### Text for analysis
Traditional bricks and mortar channels are being rationalised due to the success of moving customers onto these digital platforms. Customers benefit from improved mobility and accessibility while innovative new products can also be rolled out quicker.
Business banking at FNB has been rated the best in the market for the 3rd year running and features a highly innovative ecosystem of free value adds such as an accounting package, cash flow management solutions and employee payroll; all managed within the highly secure digital platforms.
Regulatory innovation includes real time fingerprint verification through home affairs from within our branches, FNB is the biggest user of this service, processing nearly 2m fingerprint verifications monthly.
The bank also offers ID and passport processing services in 4 pilot branches as part of the industry / government collaboration called eChannel.
Businesses can also apply for name registration with CIPC through a simple online process on FNB’s website and BEE scores can even be checked through FNB’s partnership with Empowerdex.
What’s happening globally
Google has banking licenses in 30 US states, nearly 30 new banking licenses were awarded in the UK during the last ten years. Looser banking regulation in these geographies is allowing a surge of new entrants who are taking advantage of Fintech while the incumbents struggle to optimise their large fixed cost infrastructures.
Brand strength, customer loyalty and trust equity is still strong with traditional players but global tech disruption such as block chain and cryptocurrencies are rapidly gaining traction and threaten for example the bank’s control of payment processes and the commission the earn as a result.
The local banking industry is extremely resilient, innovative and well governed; it is likely to anticipate and counter global fintech and local new entrants quite effectively.
The winners globally and locally are likely to offer an app store concept of financial services products that seamlessly integrate to provide maximum brand choice with frictionless service.

### Required actions
[a] In the passage on banking and fintech, why is there a surge of new banking entrants in the US and the UK? Answer in one to three sentences.
[b] According to the passage on banking and fintech, how many fingerprint verifications does FNB process each month?
[c] Pick up the passage on banking and fintech after its final sentence and write a few more sentences in the same vein.

### Provided information
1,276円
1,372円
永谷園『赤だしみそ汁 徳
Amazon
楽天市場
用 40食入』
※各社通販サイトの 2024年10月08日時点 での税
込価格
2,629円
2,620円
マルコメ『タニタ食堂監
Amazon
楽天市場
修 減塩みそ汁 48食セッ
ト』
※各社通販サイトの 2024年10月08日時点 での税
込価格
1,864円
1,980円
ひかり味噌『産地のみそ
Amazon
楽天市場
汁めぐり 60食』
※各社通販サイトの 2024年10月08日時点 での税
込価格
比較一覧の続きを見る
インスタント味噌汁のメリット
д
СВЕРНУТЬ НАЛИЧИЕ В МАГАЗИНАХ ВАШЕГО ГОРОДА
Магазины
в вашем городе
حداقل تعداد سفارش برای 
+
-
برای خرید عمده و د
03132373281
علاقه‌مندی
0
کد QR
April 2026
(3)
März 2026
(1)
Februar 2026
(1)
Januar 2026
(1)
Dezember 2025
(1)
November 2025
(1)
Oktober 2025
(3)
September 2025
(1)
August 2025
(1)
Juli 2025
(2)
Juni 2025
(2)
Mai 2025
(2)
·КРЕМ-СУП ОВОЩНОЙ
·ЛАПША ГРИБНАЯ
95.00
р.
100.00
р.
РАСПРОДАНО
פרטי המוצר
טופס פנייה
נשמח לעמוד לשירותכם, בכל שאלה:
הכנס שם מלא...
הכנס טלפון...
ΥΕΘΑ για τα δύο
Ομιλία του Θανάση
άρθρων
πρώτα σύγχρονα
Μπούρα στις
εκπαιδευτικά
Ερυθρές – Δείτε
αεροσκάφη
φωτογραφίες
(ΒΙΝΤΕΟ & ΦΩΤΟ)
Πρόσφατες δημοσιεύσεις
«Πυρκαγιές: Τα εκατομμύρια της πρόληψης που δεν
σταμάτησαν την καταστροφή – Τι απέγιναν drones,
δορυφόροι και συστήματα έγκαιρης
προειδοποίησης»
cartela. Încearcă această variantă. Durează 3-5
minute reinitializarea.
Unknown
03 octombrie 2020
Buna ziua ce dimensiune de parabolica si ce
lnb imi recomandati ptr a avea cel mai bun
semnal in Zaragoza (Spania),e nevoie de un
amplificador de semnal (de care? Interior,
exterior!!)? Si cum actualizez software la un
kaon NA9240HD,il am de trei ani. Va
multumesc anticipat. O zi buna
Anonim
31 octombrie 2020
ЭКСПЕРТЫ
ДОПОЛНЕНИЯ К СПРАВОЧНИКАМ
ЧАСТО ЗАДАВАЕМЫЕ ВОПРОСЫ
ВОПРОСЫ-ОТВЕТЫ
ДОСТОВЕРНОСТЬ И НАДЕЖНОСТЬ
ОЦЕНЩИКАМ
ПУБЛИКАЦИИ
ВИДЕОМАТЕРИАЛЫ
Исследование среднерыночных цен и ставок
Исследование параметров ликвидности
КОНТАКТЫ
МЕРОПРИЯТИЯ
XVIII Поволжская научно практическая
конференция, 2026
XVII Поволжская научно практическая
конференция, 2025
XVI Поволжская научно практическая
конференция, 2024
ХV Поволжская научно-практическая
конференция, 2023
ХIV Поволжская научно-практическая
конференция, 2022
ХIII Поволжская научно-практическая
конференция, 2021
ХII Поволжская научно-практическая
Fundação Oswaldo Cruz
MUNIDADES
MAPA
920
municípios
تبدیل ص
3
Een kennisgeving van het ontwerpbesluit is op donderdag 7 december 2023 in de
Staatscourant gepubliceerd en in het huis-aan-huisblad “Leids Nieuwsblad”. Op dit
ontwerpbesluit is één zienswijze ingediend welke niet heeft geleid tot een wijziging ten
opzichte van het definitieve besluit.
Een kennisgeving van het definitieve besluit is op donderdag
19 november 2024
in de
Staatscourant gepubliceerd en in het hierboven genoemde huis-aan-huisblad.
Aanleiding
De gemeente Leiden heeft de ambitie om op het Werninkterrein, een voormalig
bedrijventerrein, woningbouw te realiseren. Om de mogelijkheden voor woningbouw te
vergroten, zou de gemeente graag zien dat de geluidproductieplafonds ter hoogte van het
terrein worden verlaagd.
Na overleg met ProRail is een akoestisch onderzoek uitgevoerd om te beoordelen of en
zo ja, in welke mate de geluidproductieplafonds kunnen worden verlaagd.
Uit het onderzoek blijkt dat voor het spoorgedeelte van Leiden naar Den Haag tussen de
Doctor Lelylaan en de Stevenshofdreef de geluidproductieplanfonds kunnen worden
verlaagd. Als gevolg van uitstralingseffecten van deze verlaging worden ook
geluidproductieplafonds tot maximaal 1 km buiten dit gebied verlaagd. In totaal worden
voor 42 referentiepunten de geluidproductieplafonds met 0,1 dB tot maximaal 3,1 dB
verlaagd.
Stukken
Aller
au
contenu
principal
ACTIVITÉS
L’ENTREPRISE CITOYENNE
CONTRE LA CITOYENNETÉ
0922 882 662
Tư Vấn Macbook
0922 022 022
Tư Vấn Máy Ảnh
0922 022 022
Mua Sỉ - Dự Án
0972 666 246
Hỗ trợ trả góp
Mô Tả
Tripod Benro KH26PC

### Activity answers
[a] Looser banking regulation in those places is letting new entrants in. They are using fintech to their advantage, while established banks struggle to optimize their large fixed-cost infrastructures.

[b] Nearly 2 million.

[c]
South African banking customers already benefit from numerous mainstream innovations that are only recently adopted in more established economies (such as chip and PIN cards) so it will be at least 5 years before large scale fintech starts to disrupt SA banking.
The Future of Retail Banking
Banking, telecoms, insurance and technology are all racing for ultimate ownership of the customer relationship. Exponential growth companies have been largely technology driven in other industries such as transport (Uber), accommodation (Airbnb), retail (Alibaba), communications (Whatsapp) and content (Facebook).
Banking as an enterprise is unlikely to grow exponentially although established banks could develop product lines that achieve exponential growth and cannabilise other parts of their business.
Part of exponential growth also requires the dematerialisation of assets into micro services that abstract simple usefulness into a peer network of distributed trust and exchange of value; a person’s car, a person’s bedroom etc.
If these industries are a model for banking in the future it is most likely that blockchain will play a key role in the dematerialisation of banking infrastructure but re-invented banks could still be important role players in these networks.
Even though people might not need banks, they will still need banking.